Hillary Clinton makes LGBT splash in presidential bid
Republicans struggle with how to deal with gay equality
The 2016 presidential campaign is shaping up to be a particularly exciting and meaningful one for LGBT people. Here are just a few reasons why:
The campaign manager for Democrat Hillary Clinton, who on April 12 announced her intent to run, is an openly gay man, and her YouTube video campaign announcement prominently features gay citizens.
The announced and expected Republican candidates for president are either against equal rights for LGBT people or are struggling to find a comfortable position that satisfies the more conservative Republican primary voters while supporting the majority general public’s belief that the law should treat gay people fairly.
The legality of state bans on marriage for same-sex couples will be a major news story during these first few months of the presidential campaign, at least until the Supreme Court of the United States rules on the matter in June.
The clash between religious beliefs and anti-discrimination laws has reached a new apex in the public’s attention, with the passage, in some states, of legislation seeking to enable people to discriminate against LGBT people.
But the Clinton campaign is clearly the focus of the most attention right now. Her video includes a gay male couple walking down a street hand in hand while one partner explains that the men plan to marry this summer. They are among more than a dozen different people talking about getting ready for a new phase in life—a new job, a new school, a new business.
“I’m getting ready for something, too,” Clinton says in the video.
At a later point in the video, just after Clinton says, “When families are strong, America is strong,” the video shows two women snuggling on a couch.
Clinton and her husband, former President Bill Clinton, have always enjoyed strong support from the LGBT community, but this time around, Hillary Clinton has an openly gay man as her campaign manager.
Thirty-five-year-old Robby Mook is a former head of the Democratic Congressional Campaign Committee and served as campaign manager for Democrat Terry McAuliffe’s gubernatorial victory in Virginia in 2013. He worked on the Democratic presidential campaigns of Hillary Clinton in 2008 and Howard Dean in 2004.
Log Cabin Republicans, a national gay Republican group, issued an email Sunday, saying the “gay left may be willing to make assumptions about Mrs.
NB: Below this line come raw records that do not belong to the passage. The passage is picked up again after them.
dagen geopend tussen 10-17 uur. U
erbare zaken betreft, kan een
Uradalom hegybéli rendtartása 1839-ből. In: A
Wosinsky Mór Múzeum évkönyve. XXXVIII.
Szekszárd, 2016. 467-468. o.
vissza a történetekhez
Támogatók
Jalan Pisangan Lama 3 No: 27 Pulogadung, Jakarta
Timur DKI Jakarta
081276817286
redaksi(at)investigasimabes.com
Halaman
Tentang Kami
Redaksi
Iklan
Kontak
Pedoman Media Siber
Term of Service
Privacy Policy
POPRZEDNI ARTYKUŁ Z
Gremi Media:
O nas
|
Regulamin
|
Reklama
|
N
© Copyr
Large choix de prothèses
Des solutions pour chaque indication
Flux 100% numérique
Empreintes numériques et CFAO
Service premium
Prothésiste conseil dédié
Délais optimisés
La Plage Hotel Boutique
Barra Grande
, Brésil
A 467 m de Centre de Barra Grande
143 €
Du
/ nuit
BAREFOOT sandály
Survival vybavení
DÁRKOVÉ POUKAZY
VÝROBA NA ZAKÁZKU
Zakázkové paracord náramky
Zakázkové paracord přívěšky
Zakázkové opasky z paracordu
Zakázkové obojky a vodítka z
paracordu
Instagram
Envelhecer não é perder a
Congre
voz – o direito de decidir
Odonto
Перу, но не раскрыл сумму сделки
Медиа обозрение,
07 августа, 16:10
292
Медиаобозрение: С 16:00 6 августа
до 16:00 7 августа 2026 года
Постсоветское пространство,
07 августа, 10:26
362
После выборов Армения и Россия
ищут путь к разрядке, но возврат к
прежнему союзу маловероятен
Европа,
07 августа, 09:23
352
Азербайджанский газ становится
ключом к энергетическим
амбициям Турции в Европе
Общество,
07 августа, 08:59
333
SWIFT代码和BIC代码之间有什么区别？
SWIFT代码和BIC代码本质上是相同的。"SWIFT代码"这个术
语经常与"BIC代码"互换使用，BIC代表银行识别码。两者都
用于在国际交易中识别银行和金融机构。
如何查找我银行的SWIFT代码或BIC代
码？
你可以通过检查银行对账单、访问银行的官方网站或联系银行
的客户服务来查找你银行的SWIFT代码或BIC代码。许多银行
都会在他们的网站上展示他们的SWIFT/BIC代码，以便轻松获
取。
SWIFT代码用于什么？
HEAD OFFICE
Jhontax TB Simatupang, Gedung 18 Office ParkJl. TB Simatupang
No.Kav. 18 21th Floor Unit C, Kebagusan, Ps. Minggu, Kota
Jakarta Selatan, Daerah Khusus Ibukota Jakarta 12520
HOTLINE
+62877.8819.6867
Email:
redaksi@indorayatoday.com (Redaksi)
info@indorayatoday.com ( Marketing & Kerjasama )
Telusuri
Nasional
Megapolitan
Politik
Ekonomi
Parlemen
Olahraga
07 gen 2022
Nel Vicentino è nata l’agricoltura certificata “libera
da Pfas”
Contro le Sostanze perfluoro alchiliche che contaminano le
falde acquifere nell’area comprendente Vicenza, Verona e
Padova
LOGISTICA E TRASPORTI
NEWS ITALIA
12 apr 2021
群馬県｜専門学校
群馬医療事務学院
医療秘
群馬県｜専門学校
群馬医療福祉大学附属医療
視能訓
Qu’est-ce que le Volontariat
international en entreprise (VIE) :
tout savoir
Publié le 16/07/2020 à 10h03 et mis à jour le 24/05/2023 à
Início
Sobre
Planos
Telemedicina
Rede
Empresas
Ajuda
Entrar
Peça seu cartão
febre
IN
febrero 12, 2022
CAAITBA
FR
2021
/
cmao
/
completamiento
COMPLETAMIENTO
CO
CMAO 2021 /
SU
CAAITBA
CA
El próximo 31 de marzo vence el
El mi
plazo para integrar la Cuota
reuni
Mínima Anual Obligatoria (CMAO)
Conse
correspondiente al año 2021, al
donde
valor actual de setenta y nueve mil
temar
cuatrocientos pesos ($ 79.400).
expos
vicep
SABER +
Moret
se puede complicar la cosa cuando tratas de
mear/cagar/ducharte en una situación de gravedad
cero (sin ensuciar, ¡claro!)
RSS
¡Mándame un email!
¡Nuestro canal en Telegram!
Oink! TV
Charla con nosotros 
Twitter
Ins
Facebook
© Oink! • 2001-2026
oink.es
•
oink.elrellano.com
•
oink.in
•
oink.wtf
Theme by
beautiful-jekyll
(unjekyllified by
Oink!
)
Clinton’s support for the LGBT community, but Log Cabin Republicans will not.”
The email posed nine questions for Clinton to answer, including “did Mrs. Clinton support the original Religious Freedom Restoration Act signed into law by her husband while she was First Lady upon which this new crop of RFRA legislation is based?” The question was a reference to recent and controversial legislation passed in Indiana and other states that would enable citizens and businesses to claim their religious beliefs require them to discriminate against LGBT people.
Gregory Angelo, Log Cabin’s executive director, said his group would expect answers from Republican presidential candidates, too.
Three Republican U.S. senators have formally announced their campaigns for president: Ted Cruz of Texas on March 23, Rand Paul of Kentucky on April 7, and, most recently, Marco Rubio of Florida on April 13.
Earlier this year, Cruz introduced a bill to block federal benefits to same-sex couples in states that refuse to recognize or license their marriages in an attempt to reverse gains made by the marriage equality movement after the Supreme Court of the United States struck down in 2013 a key provision of the Defense of Marriage Act.
Paul and Rubio have both tried to walk a tricky line between pro “traditional marriage” but not against same-sex marriage.
Last July, Rubio told a Catholic University audience that “we have come a long way” since the days when government banned gays from jobs, bars, and restaurants, and he lamented that “many committed gay and lesbian couples feel humiliated by the law’s failure to recognize their relationship as marriage.” But Rubio said he personally supports the man-woman marriage tradition “not because I seek to discriminate against people who love someone of the same sex, but because I believe that the union of one man and one woman is a special relationship that has proven to be of great benefit to our society ... and therefore deserves to be elevated in our laws.”
In an interview with CNN, Paul took a similar position.
“I think that there’s a religious connotation to marriage. I believe in the traditional religious connotation to this. But I also believe people should be treated fairly under the law,” Paul told CNN’s Dana Bash. “I see no reason why, if the marriage contract conveys certain things that, if you want to marry another woman, you can do that and have a contract. But the thing is the religious connotation of marriage that has been going on for thousands of years—I still want to preserve that. You probably could have both. You could have both traditional marriage, which I believe in, and then you could also have the neutrality of the law that allows people to have contracts with another.”